# math problem.



## lundbhaiz (May 31, 2012)




----------



## JamesW (May 31, 2012)

42.


----------



## Jon von der Heyden (May 31, 2012)

Close James, but not quite.  43!


----------



## lundbhaiz (May 31, 2012)

hi. sorry the photo does not come on this page. i posted photo which is funny. but i see english people make fun of me. so sorry to distrub my apologises. have a good day


----------



## Atroxell (May 31, 2012)

lund--

No one is making fun of you. The answers are a humourous reference to a book and movie called "Hitchhiker's Guide to the Galaxy", in which the answer to the question of the " Meaning of Life, the Universe and Everything" was "42". 
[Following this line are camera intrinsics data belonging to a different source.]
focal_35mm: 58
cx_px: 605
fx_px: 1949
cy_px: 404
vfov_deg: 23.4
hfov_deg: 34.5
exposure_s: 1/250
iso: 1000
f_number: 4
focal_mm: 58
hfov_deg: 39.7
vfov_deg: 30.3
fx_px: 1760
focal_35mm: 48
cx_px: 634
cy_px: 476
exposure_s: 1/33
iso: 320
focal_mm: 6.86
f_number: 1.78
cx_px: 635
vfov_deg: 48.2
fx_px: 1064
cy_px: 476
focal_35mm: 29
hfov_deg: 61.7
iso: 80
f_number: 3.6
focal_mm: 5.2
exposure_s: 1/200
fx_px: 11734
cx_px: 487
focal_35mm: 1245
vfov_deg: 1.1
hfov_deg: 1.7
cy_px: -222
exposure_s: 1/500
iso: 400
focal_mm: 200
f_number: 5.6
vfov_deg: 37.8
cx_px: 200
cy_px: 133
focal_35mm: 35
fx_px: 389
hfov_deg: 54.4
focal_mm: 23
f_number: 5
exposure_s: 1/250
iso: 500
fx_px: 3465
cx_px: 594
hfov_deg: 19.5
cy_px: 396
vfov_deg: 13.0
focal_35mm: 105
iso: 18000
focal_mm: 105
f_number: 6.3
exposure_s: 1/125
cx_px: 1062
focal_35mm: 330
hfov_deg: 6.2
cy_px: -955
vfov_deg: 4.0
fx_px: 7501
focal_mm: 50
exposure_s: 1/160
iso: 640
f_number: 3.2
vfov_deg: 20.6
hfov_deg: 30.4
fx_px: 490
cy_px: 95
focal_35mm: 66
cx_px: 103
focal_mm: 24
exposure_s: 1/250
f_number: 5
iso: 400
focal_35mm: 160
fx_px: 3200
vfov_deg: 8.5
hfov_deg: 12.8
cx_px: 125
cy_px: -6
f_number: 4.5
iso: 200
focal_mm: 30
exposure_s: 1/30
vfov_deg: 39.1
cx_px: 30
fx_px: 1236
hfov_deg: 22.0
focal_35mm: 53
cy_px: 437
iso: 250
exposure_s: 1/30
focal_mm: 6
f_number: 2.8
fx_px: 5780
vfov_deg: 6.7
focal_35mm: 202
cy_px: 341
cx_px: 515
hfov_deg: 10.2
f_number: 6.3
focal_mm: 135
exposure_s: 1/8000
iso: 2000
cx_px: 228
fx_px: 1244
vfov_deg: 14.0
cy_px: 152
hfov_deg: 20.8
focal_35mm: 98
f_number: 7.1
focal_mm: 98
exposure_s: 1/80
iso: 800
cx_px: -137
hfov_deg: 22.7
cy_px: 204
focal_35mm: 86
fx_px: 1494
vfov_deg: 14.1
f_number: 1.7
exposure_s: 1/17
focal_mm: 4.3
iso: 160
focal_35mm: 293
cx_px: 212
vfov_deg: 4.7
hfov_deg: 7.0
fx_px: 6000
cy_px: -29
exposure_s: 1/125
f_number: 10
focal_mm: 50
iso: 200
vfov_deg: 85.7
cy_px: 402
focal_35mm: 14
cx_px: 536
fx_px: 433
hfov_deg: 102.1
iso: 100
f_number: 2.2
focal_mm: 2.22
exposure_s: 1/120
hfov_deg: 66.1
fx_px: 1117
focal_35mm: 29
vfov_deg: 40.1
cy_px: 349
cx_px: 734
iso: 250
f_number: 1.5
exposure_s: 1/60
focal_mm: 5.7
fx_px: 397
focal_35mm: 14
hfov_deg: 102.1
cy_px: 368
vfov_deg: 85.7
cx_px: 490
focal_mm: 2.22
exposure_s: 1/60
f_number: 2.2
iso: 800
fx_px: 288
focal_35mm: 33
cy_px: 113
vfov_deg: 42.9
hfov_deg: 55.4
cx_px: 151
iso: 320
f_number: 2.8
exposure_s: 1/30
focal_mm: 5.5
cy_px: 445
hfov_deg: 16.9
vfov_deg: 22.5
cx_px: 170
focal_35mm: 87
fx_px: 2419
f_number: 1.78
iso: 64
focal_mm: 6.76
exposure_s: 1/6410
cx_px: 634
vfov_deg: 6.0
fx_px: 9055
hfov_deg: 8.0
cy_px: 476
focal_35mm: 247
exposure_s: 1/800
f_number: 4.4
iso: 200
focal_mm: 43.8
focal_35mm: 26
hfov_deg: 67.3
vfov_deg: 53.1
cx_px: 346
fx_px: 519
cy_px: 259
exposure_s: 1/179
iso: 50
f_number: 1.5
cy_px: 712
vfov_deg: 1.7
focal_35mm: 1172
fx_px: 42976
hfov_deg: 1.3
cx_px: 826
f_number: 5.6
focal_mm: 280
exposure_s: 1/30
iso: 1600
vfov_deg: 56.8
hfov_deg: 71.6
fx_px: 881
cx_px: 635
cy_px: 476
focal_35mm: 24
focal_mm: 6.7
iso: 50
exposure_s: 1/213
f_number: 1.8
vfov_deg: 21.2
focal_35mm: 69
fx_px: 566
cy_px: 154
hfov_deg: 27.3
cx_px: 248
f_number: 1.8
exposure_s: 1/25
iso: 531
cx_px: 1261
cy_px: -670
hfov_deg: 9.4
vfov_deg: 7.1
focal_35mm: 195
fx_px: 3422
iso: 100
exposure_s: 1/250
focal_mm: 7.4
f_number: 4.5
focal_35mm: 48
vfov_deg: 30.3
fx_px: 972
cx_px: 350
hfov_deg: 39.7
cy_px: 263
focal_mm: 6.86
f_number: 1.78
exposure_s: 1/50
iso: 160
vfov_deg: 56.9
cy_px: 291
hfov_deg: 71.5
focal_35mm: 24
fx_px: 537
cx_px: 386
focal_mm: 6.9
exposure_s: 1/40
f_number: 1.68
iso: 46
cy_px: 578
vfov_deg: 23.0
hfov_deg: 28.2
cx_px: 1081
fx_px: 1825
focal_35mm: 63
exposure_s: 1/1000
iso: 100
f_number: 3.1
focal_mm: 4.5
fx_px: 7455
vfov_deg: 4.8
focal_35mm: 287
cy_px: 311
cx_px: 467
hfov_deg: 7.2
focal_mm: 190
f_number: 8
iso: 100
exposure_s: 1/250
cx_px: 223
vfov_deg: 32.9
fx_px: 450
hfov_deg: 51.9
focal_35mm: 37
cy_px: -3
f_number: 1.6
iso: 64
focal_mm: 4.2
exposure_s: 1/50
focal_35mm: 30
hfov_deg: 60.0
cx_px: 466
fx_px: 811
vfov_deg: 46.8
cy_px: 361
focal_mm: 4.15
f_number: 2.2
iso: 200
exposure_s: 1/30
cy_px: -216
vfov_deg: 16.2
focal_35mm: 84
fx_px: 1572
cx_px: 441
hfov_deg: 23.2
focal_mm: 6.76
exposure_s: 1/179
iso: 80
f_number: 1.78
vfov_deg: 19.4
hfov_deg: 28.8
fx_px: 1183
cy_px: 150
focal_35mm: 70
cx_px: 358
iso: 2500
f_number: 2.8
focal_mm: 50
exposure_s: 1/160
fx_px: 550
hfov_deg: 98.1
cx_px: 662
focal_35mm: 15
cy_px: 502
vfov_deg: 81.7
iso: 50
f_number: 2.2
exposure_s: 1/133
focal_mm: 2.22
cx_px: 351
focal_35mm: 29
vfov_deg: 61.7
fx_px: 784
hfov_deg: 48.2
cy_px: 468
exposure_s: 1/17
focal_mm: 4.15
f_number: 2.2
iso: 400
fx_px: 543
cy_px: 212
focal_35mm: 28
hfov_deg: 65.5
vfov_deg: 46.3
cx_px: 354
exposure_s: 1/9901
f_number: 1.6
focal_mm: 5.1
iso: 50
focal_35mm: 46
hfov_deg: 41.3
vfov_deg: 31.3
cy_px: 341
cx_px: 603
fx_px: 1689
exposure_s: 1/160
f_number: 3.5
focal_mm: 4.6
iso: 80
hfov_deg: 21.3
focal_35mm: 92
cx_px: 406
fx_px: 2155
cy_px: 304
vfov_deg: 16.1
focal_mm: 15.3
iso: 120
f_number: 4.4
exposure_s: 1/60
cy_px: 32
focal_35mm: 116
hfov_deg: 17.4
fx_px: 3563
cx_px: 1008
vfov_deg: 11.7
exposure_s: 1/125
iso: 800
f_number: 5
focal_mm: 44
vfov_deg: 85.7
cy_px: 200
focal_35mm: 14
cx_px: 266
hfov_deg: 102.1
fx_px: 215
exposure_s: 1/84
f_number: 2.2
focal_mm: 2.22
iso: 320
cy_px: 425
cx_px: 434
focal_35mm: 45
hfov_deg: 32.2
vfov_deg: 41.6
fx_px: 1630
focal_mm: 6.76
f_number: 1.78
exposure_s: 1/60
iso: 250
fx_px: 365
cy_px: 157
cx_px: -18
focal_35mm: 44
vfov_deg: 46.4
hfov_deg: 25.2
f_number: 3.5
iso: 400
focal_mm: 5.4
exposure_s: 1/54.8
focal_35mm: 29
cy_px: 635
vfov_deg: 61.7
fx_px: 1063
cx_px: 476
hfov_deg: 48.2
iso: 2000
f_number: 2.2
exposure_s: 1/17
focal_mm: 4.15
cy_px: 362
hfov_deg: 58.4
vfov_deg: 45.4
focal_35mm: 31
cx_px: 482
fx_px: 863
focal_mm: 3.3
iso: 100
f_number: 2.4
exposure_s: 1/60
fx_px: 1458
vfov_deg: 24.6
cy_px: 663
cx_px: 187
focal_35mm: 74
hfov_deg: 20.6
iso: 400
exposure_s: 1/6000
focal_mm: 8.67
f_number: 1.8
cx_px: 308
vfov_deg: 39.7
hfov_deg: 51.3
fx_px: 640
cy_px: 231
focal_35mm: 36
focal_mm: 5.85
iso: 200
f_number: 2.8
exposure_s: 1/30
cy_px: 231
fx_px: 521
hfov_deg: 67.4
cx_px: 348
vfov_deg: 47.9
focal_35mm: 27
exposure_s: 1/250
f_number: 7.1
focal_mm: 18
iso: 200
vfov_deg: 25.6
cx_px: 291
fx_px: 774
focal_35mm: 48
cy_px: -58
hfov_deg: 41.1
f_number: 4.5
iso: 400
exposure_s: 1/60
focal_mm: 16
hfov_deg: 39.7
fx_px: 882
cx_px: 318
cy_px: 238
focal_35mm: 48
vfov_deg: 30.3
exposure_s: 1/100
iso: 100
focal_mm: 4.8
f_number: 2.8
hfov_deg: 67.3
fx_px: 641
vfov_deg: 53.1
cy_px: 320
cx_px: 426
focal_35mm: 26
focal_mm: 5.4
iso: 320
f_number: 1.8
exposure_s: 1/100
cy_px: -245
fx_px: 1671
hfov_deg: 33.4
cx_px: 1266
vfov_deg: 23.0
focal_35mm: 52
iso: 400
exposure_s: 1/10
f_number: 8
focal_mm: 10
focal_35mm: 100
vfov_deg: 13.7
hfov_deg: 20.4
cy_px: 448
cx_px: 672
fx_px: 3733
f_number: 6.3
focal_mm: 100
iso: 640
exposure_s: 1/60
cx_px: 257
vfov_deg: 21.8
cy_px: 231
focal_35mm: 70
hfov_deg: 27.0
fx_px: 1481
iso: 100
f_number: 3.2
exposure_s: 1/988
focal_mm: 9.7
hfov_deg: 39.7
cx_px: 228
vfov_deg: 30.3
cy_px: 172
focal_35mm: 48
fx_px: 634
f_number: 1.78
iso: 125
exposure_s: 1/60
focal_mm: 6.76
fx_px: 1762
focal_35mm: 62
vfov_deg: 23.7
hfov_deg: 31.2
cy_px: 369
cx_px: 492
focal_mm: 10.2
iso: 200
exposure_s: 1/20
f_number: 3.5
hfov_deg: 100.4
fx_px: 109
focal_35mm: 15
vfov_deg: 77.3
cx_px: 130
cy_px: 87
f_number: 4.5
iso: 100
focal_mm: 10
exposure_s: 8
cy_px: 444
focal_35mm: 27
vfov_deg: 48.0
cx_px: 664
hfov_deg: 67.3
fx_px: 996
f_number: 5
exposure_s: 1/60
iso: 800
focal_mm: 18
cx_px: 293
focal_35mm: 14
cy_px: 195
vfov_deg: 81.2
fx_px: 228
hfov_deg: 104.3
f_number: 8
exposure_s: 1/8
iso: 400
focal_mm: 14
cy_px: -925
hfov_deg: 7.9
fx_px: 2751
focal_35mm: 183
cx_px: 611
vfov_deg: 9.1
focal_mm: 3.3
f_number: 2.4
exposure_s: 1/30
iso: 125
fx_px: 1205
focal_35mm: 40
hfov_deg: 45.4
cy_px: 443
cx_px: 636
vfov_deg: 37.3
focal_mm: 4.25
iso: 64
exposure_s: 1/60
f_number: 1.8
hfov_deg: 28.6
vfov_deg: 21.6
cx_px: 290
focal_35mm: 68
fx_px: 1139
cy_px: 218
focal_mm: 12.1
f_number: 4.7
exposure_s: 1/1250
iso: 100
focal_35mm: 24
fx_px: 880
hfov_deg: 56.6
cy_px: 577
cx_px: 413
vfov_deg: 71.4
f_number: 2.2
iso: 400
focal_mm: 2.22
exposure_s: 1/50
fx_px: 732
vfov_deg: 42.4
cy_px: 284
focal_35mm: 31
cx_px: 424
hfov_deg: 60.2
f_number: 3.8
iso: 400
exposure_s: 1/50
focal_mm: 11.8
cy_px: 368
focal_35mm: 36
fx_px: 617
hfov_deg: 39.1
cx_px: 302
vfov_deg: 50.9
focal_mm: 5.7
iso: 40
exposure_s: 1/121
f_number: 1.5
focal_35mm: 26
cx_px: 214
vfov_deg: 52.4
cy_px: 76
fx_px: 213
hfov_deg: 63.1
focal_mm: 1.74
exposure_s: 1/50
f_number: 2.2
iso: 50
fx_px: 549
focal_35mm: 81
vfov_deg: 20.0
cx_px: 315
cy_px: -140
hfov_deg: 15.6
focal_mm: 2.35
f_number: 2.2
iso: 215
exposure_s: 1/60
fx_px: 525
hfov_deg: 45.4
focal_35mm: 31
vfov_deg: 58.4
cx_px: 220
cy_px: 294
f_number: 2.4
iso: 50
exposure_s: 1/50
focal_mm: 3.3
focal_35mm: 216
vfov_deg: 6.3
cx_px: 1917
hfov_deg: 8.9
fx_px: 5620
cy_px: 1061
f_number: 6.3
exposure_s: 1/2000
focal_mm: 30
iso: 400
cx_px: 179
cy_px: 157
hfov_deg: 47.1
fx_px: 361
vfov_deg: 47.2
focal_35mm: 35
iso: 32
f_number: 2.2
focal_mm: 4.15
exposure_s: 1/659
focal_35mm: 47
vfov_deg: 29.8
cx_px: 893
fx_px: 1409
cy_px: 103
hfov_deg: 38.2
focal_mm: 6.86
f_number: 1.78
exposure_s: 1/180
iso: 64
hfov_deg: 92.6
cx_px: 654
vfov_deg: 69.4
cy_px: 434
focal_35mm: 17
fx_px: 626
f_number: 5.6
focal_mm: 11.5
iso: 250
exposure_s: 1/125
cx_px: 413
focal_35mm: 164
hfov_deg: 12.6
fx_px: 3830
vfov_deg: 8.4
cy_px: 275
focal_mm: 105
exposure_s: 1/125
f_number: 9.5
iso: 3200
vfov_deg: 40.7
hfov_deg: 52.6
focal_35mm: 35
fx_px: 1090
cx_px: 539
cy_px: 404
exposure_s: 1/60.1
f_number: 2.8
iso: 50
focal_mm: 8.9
It is a common thing for us (english speakers) to answer "42" when an unanswerable question is posed. Or, in your case, the question was unclear. It was not directed at you. It was a pun at the failure of the site to post your image.

I am sure no offense was intended.

Please try again. We all enjoy a good chuckle, especially this late in the week.


----------



## Jon von der Heyden (May 31, 2012)

http://www.flickr.com/photos/79715976@N07/7306841928/in/photostream/lightbox

made me chuckle


----------



## JamesW (May 31, 2012)

lundbhaiz said:


> hi. sorry the photo does not come on this page. i posted photo which is funny. but i see english people make fun of me. so sorry to distrub my apologises. have a good day


 
Sorry mate, no offence was meant.


----------



## xenou (May 31, 2012)

And you can google it:

_The Answer to Life, the Universe, and Everything_

Google spits out the answer using its calculator (and of course many, many links as well).


----------



## diddi (May 31, 2012)

wheres the picture?

was it deleted to make room for a hyperspace freeway or something?


----------



## Michael M (Jun 1, 2012)

I think the squiggly bits got in the way....


----------



## JamesW (Jun 1, 2012)

diddi said:


> wheres the picture?
> 
> Was it deleted to make room for a hyperspace freeway or something?


 
lol


----------